Look through the entries below for the line with "ring dip: (284, 312)" and the line with "pinky tip: (298, 304)", then give again exactly those two lines and all lines between them, minus the pictures.

§ DATA LISTING

┄┄┄┄┄┄

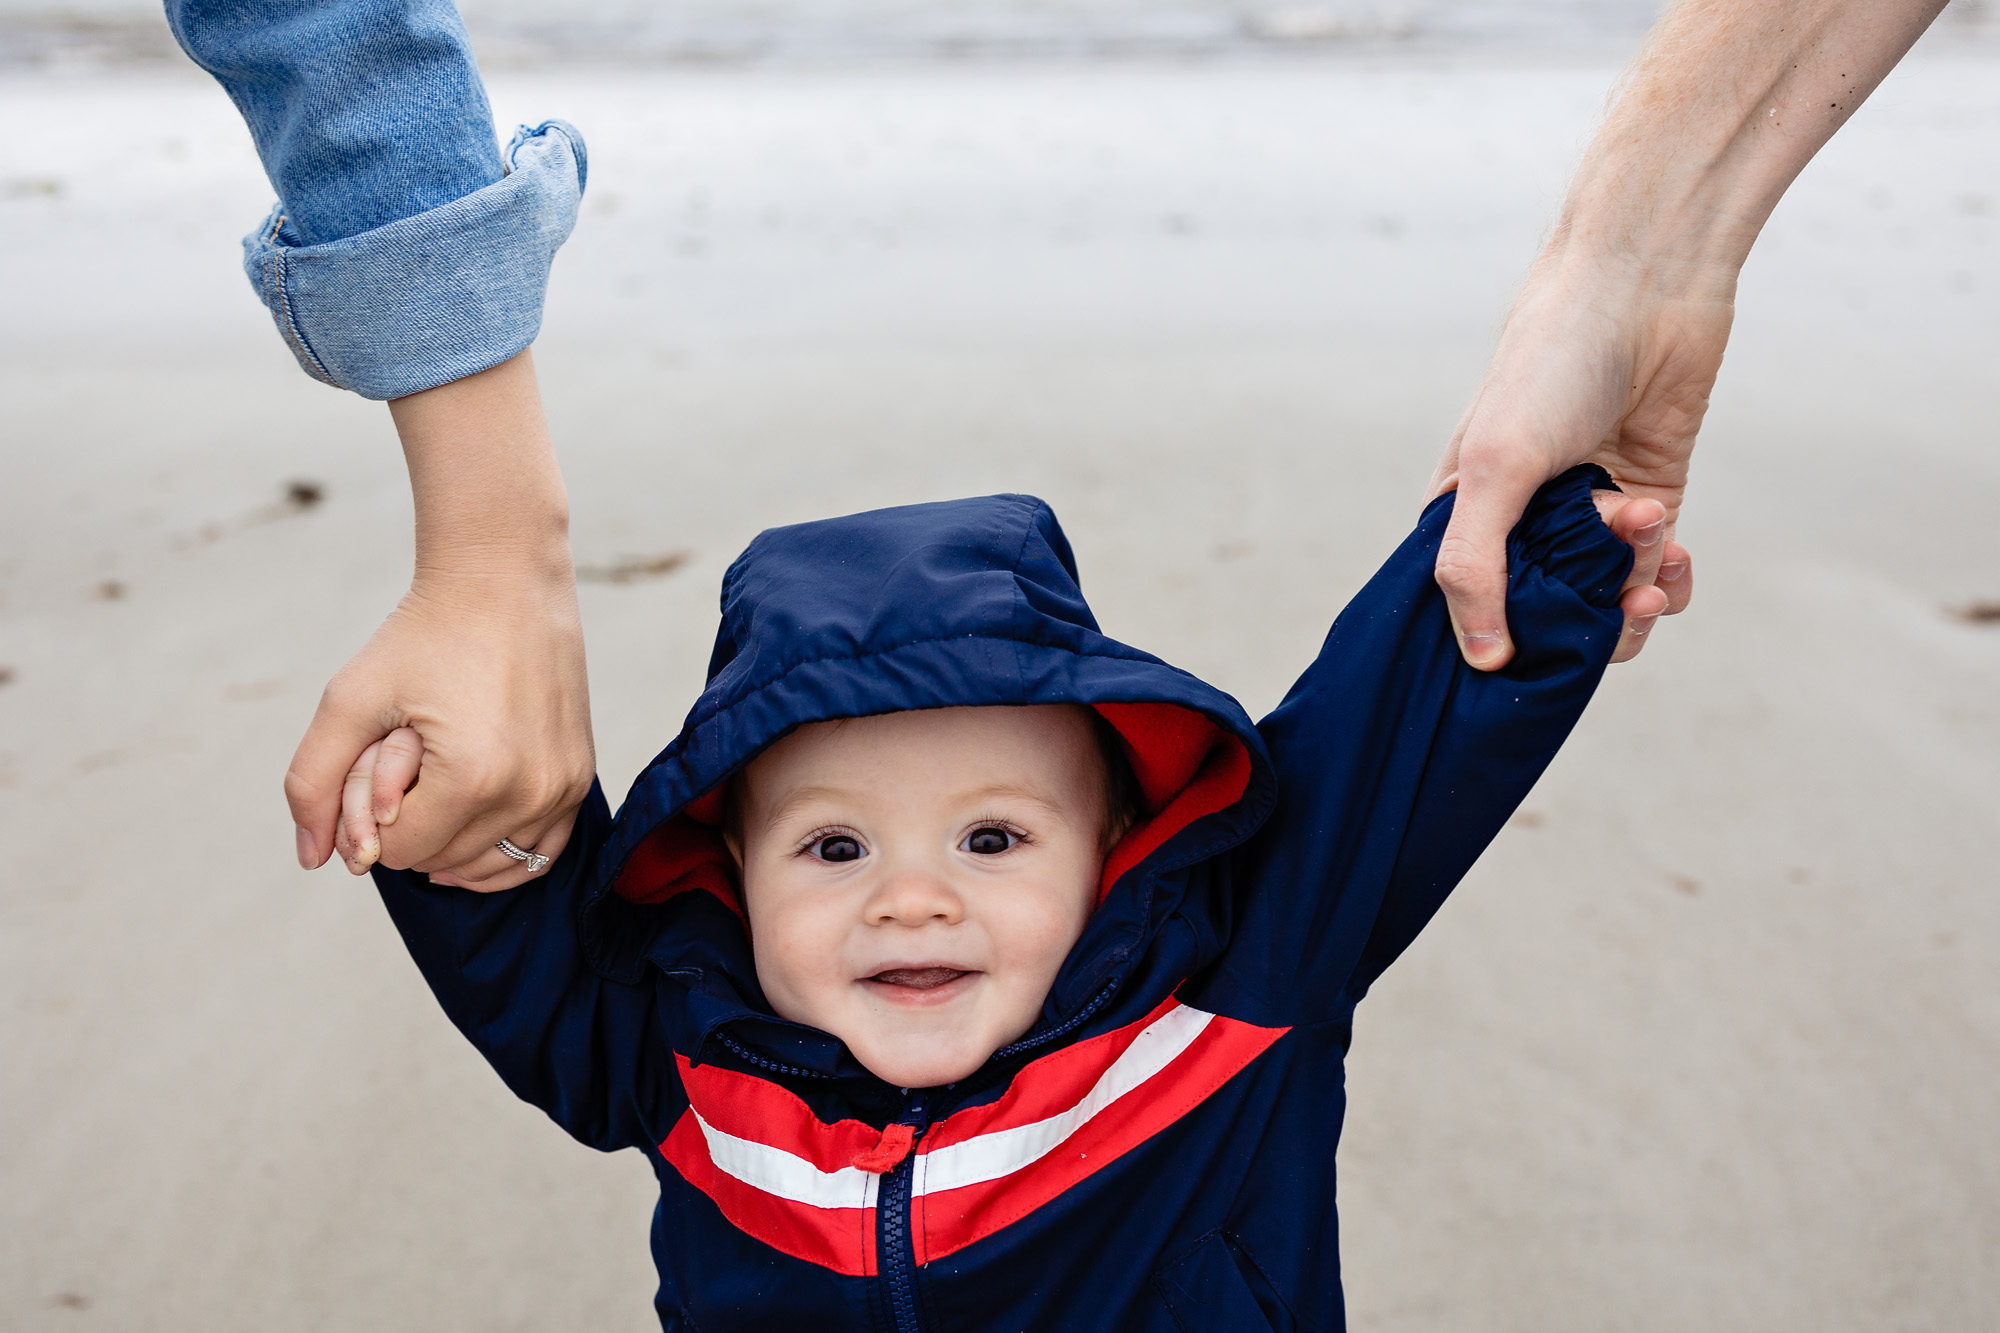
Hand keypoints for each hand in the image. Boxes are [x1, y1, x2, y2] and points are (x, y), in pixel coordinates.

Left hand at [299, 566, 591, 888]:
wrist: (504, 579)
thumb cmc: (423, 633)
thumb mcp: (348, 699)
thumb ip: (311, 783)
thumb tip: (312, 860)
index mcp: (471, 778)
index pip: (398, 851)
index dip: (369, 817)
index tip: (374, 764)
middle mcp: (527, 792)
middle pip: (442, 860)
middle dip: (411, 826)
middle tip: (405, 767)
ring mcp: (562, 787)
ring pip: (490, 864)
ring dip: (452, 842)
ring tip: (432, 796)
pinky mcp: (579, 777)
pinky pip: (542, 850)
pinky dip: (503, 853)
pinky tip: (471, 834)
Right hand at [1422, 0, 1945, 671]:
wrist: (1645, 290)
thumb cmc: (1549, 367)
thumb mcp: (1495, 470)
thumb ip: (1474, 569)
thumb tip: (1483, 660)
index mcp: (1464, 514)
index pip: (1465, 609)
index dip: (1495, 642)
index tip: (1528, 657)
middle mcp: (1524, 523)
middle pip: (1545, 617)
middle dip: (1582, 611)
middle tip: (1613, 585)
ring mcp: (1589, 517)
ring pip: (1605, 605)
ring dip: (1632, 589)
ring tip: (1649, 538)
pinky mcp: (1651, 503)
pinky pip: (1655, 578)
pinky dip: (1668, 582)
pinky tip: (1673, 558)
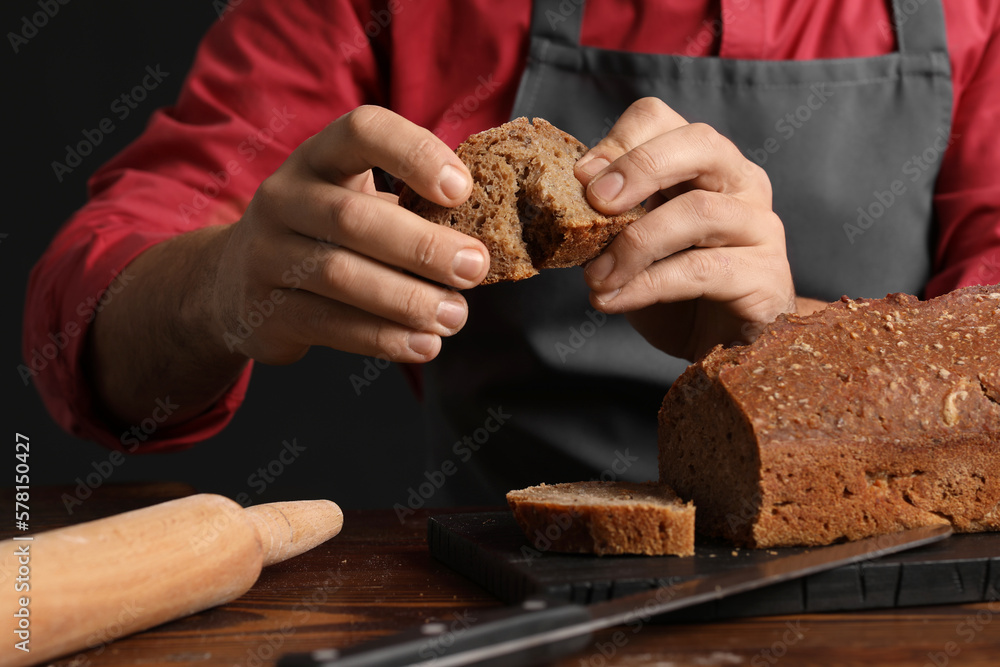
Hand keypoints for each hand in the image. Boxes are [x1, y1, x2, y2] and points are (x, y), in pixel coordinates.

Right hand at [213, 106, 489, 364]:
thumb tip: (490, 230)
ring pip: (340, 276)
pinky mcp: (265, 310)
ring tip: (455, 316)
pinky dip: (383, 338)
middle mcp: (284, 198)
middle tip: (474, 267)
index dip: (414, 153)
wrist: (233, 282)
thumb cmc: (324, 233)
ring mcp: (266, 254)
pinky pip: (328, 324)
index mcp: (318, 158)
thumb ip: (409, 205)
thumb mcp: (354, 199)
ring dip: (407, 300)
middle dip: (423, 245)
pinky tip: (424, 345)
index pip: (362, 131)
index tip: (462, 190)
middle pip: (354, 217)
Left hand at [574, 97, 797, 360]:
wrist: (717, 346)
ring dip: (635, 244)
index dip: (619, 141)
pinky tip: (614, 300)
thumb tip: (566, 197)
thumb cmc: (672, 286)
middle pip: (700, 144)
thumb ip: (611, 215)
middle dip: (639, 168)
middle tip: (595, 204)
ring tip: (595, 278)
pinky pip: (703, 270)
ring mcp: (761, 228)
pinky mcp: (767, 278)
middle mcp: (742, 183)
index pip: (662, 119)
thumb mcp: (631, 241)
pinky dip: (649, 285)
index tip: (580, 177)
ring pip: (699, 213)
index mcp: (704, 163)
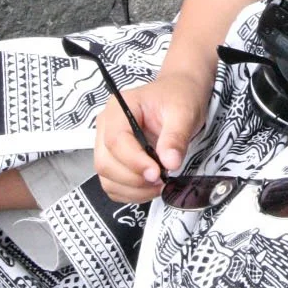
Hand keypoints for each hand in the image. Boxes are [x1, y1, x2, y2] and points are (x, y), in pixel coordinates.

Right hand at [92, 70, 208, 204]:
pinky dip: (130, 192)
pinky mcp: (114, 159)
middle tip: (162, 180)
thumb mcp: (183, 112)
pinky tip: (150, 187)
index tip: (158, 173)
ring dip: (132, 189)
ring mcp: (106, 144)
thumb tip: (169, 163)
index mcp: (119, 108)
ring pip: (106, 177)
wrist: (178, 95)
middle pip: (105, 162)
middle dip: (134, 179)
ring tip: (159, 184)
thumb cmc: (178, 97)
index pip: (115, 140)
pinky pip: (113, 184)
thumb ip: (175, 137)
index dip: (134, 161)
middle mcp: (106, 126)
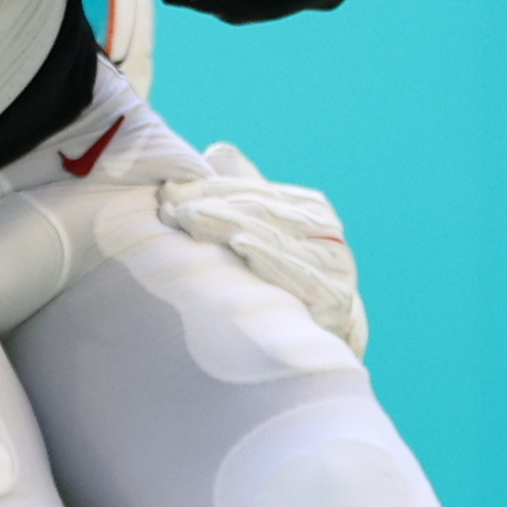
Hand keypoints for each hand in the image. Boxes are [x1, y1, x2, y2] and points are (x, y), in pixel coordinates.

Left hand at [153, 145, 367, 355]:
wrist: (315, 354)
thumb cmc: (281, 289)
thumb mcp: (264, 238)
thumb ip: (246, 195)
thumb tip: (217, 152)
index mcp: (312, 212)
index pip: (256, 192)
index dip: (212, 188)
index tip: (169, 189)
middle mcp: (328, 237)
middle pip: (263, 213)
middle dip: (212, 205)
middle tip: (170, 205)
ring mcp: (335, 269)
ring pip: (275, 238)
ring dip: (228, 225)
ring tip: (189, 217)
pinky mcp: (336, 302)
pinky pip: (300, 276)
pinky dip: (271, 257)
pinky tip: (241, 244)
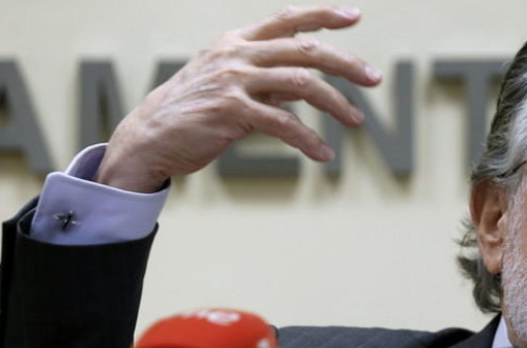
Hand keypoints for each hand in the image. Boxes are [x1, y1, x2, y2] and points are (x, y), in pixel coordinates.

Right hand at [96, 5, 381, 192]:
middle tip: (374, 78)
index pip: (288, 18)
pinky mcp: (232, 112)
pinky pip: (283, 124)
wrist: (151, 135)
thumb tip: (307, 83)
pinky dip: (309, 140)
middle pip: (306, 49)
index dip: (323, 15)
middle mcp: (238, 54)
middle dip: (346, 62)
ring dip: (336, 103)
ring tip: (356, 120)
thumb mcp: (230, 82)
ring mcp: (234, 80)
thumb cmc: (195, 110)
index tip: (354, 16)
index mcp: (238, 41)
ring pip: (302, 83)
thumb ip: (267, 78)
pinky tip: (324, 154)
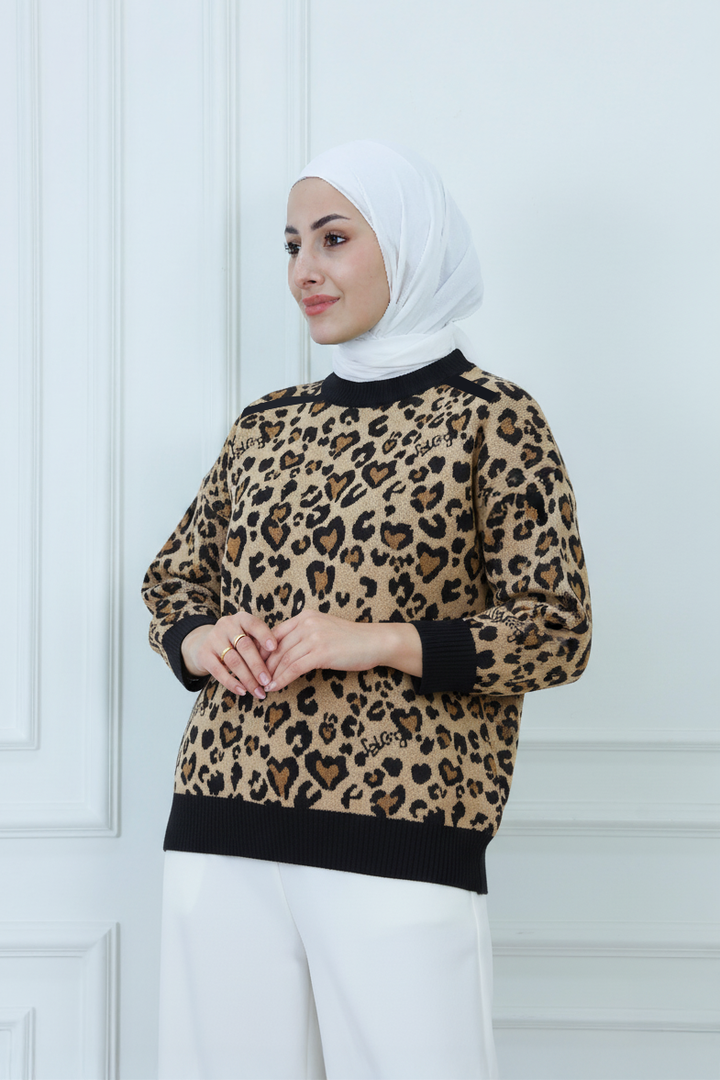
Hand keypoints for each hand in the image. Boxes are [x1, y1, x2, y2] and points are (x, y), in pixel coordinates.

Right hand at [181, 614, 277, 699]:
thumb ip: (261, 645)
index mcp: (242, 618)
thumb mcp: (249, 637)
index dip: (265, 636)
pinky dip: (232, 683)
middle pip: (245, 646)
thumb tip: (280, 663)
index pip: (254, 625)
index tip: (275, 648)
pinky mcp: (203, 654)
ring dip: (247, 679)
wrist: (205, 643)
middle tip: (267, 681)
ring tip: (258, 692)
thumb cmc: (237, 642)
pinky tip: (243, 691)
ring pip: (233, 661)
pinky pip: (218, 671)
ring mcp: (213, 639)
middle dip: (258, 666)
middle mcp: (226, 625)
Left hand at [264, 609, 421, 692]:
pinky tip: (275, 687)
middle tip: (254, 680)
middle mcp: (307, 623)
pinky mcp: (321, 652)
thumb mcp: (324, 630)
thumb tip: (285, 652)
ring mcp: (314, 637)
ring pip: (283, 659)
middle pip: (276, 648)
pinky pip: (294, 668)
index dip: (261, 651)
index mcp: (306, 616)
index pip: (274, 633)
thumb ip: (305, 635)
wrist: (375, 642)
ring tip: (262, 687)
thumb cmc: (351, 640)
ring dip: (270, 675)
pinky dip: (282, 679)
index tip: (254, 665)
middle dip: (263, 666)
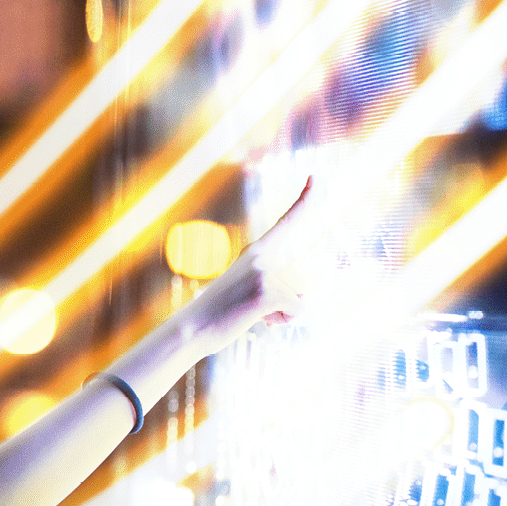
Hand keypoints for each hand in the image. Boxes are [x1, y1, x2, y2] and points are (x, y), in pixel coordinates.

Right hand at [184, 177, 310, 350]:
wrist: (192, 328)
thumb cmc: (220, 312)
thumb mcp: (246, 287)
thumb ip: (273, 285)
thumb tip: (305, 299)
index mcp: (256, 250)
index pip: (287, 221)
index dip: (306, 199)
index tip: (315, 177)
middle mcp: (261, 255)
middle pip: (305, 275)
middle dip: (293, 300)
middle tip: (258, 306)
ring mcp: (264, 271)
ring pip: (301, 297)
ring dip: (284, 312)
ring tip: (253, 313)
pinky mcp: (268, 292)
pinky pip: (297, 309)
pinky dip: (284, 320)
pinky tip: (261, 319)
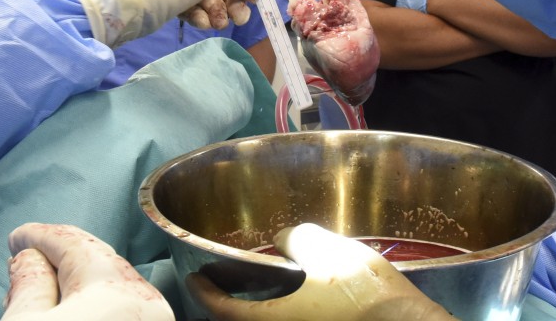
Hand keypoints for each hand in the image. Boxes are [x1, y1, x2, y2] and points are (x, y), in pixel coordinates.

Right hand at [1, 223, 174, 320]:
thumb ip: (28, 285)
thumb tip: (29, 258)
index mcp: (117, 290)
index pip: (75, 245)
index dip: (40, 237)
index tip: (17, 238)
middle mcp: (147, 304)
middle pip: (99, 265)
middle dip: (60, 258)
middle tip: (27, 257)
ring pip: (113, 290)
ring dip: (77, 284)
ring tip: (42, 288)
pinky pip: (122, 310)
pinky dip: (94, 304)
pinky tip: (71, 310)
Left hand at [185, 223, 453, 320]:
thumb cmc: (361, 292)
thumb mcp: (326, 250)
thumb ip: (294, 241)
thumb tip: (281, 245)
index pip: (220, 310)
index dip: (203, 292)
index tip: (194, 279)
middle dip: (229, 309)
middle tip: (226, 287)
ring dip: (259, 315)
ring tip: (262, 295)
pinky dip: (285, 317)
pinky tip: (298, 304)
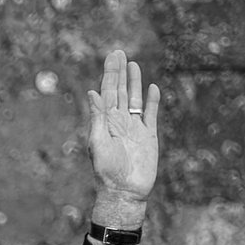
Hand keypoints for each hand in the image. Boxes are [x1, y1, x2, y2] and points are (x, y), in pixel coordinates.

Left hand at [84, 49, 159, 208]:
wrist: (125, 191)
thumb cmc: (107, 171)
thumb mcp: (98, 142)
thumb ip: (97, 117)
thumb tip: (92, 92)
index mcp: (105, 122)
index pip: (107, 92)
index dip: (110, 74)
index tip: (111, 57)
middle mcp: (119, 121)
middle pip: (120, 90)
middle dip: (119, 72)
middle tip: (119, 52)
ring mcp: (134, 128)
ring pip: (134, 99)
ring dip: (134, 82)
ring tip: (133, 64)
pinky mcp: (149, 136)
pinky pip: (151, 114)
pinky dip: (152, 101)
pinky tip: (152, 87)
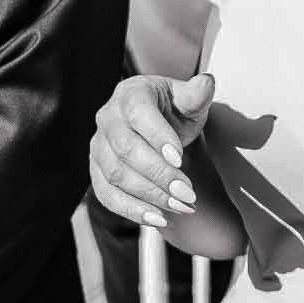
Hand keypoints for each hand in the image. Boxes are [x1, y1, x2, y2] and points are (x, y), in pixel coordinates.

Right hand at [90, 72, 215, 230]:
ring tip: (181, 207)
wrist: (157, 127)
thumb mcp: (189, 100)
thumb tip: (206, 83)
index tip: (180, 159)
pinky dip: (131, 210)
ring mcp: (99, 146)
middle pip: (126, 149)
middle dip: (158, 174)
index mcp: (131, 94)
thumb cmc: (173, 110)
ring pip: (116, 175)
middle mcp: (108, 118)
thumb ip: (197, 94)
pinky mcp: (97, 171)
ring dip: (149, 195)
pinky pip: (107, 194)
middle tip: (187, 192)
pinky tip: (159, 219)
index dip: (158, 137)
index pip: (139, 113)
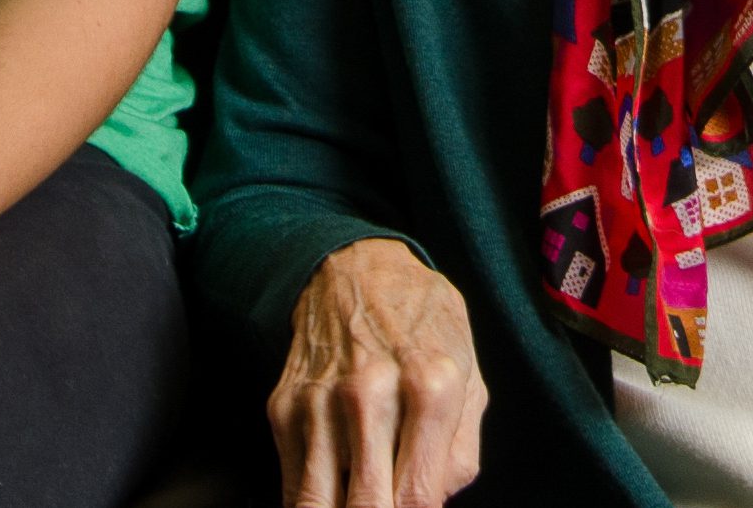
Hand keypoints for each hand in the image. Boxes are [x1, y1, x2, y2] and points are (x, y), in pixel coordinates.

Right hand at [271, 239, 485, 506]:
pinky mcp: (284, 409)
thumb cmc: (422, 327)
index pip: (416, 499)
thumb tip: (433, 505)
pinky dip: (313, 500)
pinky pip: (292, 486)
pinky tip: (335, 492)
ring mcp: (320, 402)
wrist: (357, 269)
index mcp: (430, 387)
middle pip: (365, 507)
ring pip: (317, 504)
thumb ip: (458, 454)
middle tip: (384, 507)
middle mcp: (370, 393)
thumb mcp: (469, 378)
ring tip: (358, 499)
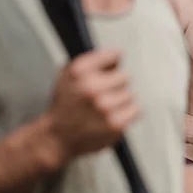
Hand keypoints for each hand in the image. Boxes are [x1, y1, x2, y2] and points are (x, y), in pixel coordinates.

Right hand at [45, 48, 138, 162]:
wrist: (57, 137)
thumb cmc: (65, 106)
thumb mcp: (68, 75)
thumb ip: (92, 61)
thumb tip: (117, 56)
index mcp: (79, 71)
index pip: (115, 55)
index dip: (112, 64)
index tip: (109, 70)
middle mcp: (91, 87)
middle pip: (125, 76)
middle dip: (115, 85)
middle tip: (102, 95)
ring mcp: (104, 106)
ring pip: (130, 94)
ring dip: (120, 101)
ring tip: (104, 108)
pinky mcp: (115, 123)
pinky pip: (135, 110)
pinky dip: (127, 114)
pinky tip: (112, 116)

┄┄┄┄┄┄

§ EXPECTED ANSWER
ring dip: (284, 312)
ring tip: (253, 313)
pinky mcp: (268, 292)
pinky pip: (297, 309)
pinky dip: (284, 320)
pinky tip: (261, 319)
Hand keypoints for each hand in the image. Boxes are [x1, y1, x2, y2] and points are (x, y), in pixel coordinates.

Right hand at [1, 223, 174, 320]:
thumb ip: (28, 285)
thumb tip: (29, 258)
index mcp: (117, 290)
index pip: (75, 245)
index dip: (40, 237)
index tip: (17, 238)
middle mcp: (147, 304)
middle pip: (99, 265)
middle dip: (60, 258)
middle tip: (27, 257)
ring pip: (113, 290)
ring dip: (77, 284)
ring tip: (42, 288)
pinky pip: (122, 310)
pinky dip: (94, 304)
pinky tip: (71, 310)
Left hand at [185, 223, 453, 320]:
thumb cmc: (361, 292)
thumb mcp: (326, 250)
thumb ip: (294, 241)
thumb tip: (281, 245)
index pip: (220, 310)
index dip: (203, 292)
index tip: (194, 279)
middle dip: (229, 309)
middle tip: (226, 287)
ring dip: (259, 315)
ring tip: (262, 295)
pinky dip: (285, 317)
pinky tip: (298, 304)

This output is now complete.